Problem
Report each line in the rows below that contains the string "list", copying the line in full. Matches must agree in case.

[Collected data]
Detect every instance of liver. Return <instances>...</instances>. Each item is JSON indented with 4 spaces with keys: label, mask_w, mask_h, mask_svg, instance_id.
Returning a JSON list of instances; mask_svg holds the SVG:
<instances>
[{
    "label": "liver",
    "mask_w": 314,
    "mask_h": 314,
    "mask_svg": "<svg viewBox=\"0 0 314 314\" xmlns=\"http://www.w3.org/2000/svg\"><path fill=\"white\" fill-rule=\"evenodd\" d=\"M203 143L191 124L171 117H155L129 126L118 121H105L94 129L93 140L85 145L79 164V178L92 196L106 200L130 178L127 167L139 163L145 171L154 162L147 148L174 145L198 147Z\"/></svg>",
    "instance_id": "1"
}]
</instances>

* * *

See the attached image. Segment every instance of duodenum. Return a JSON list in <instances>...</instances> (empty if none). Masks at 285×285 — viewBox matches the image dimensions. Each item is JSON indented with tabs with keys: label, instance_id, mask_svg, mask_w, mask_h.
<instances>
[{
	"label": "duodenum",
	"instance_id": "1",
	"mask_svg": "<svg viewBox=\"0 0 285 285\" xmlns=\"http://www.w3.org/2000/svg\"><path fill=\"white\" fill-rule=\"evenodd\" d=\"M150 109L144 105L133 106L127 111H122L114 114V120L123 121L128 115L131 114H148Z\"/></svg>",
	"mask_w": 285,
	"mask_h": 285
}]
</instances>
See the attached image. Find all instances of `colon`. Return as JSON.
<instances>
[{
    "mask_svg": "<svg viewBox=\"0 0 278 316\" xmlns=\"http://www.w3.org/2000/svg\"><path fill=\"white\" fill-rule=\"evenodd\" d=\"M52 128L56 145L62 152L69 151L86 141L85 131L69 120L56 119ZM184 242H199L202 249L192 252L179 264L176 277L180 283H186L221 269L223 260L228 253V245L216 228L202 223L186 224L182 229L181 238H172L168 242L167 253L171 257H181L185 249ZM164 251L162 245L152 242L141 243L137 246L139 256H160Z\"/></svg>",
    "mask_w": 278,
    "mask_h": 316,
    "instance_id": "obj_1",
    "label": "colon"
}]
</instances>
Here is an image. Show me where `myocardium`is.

Output of the exercise
Returning a JSON list of instances; mask_svg holds the SVG:
See the attached image. Segment every instance of duodenum. Return a JSON list in <instances>...</instances> (empty if none). Masks at 285×285 — viewBox matches the image dimensions. Each item is JSON indented with tabs with keys: label, instance_id, mask_svg, mask_w, mask_h.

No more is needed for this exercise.